WILLIFORD: Yeah, absolutely. You have to execute and you have to follow through, and you have to show results. And, you know, you have to be able to present results in a way that can be consumed as well. So even if we’re not talking about work product, and we’re just talking about the outcomes of mentorship, whether you’re receiving it or providing it, if you’re going through your career path and you’re meeting regularly with somebody that you consider as a mentor, or somebody that has a career that you want to follow in, even if it is just a quarterly, hey, let’s have coffee. Let me chat with you, provide information back to that person as well.

You know, again, they may not know that the information they’re giving you, or these coffees, or these conversations, are helping to craft their career. And even if they do know, they may not realize themselves, what is the most impactful conversation, and what is not? Again, back to not everything being a hard skill or an academic skill set. One of the best pieces of mentorship I ever received, that I received from a couple of male mentors, was: learn to negotiate better. You know, you’re out negotiating contracts and large deals. Negotiate for yourself and your career and your tactics, too. Apply some of your hard skills to your own self. So, give the feedback, just as you would give data feedback, such as reporting on dashboards out at work, on your output.

Give that feedback to mentors as well and say, hey, that that piece of information you gave me, Jonathan, has helped me over the last five years, and I am at this level now because I relied on that. And that gives the person that’s providing you mentorship a lot of feedback to know, hey, this is a really important thing for women in general to now. So, as I’m talking to other women, you know, Cheryl told me this really helped her. I should give that same piece of information out to other women trying to get up this path also. So, it is bidirectional, and there’s a responsibility for somebody that’s being mentored to actually help the people that are helping them. You know, it’s the circle, the virtuous circle of giving back.

ABERMAN: It is a virtuous circle of giving back. And it’s also, I think, as we wind up this really illuminating conversation: the best-run organizations, in fact, have cycles to give information, get information, and are organic in how they grow. They grow by empowering people, whether they’re introverts, women, men, to succeed, and then giving them feedback. And in other words, as we conclude this, it seems to me, we’ve talked about women, but ultimately, organizations need to tolerate and encourage diversity so that everybody has an opportunity to grow. Carly, I’ll give you the final word on that.
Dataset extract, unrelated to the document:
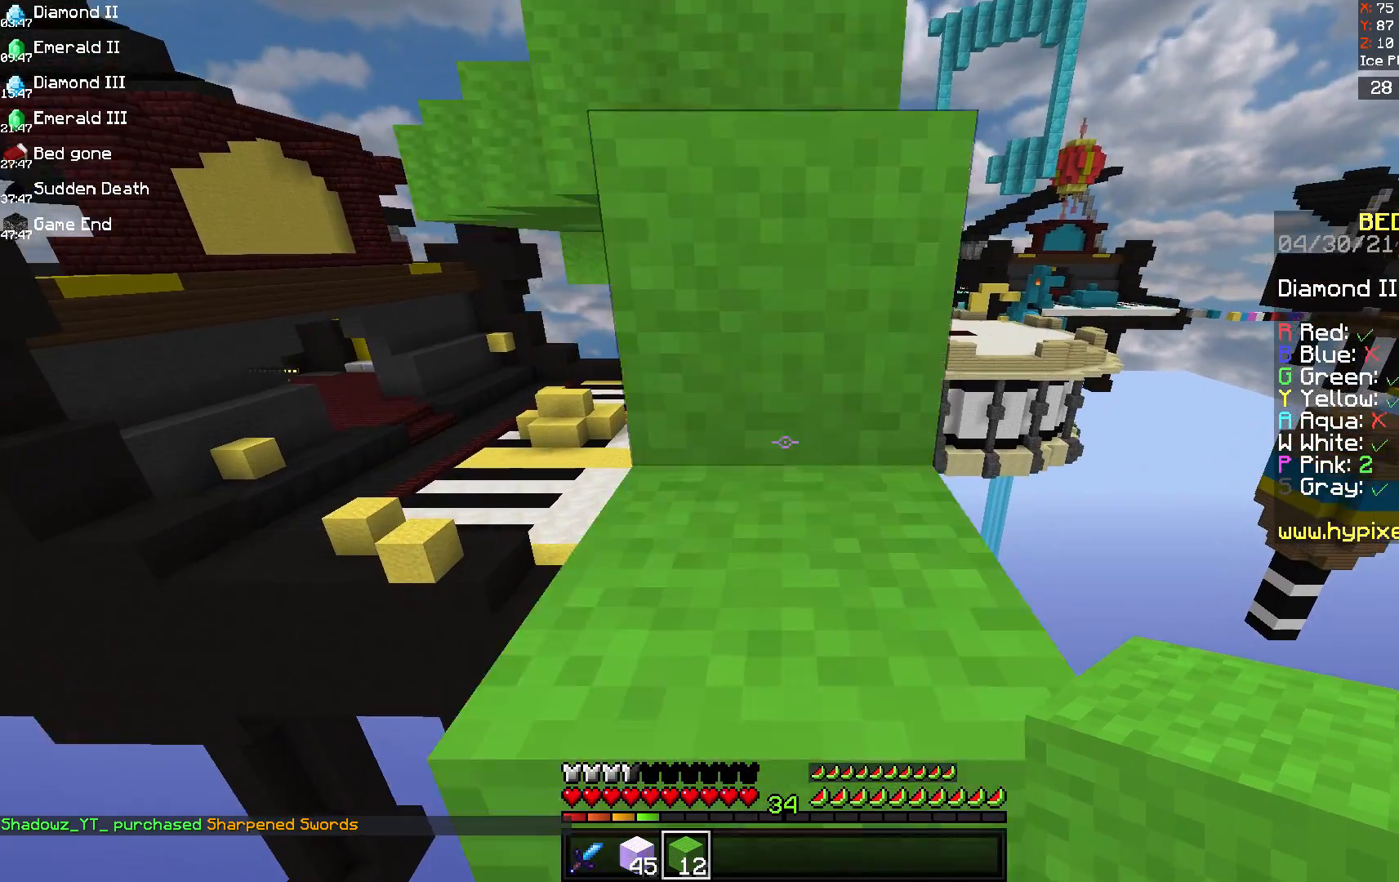
{"keys": ["space", "w"], "mouse": [], "events": [[292, "space", "up"], [417, "space", "down"]]}
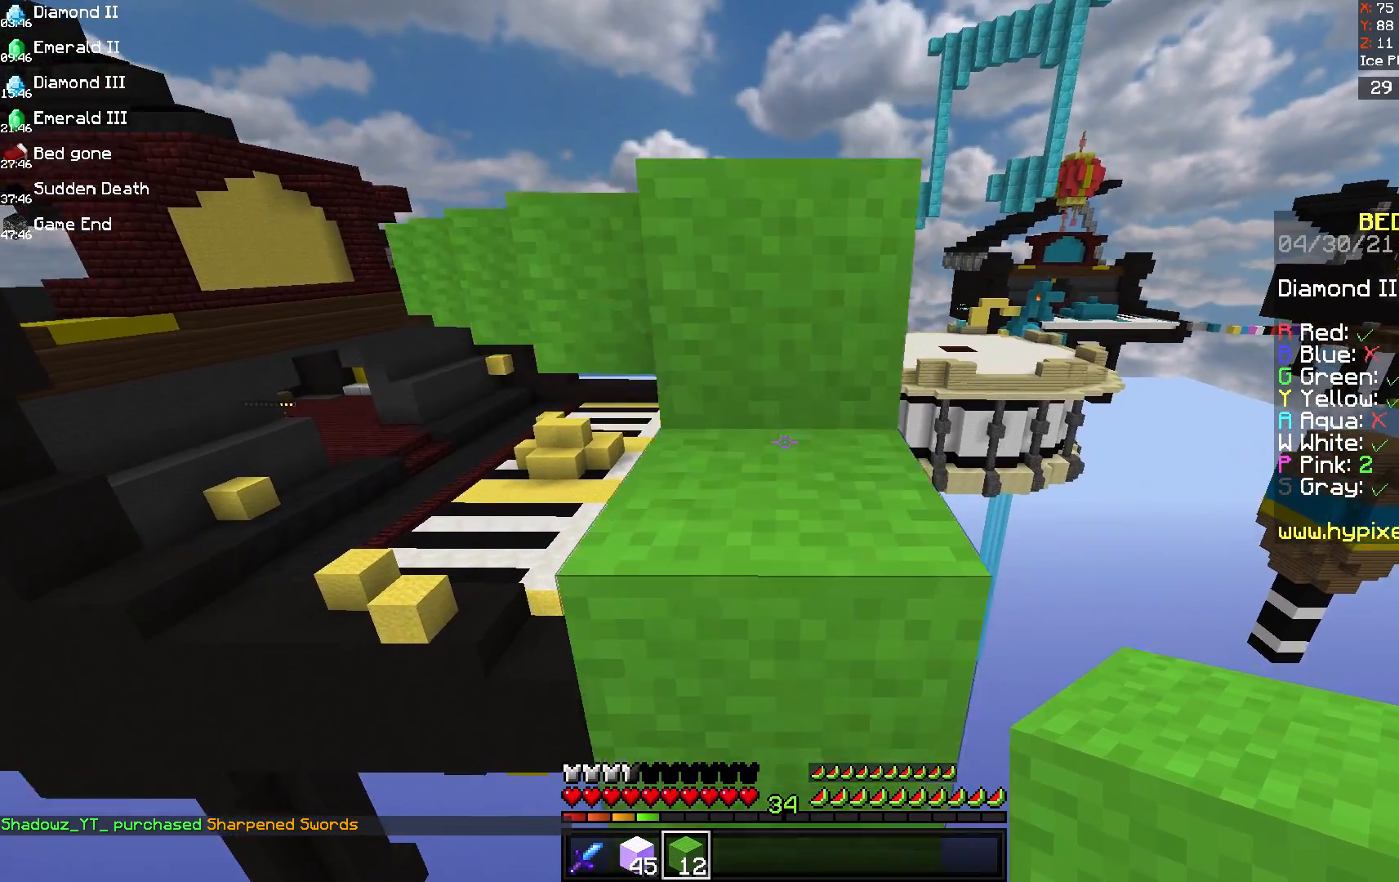
{"keys": ["space", "w"], "mouse": [], "events": [[208, "space", "up"], [292, "w", "up"], [458, "space", "down"], [458, "w", "down"]]}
SPERANZA: I don’t know if it’s just the diversity, but it’s also that recognition that leaders need to understand followers have more power than they’ve ever had before. It’s got to be a team effort, and you’ve got to get the buy in from everyone. And the buy in from everyone means bringing those creative ideas, bringing those ideas you haven’t thought of. Bringing people that have different experiences, that, yes, they look different than you. They have different education than you. But surrounding yourself with others that are exactly like you is not going to get you to the innovation and the creativity and the market space that you crave.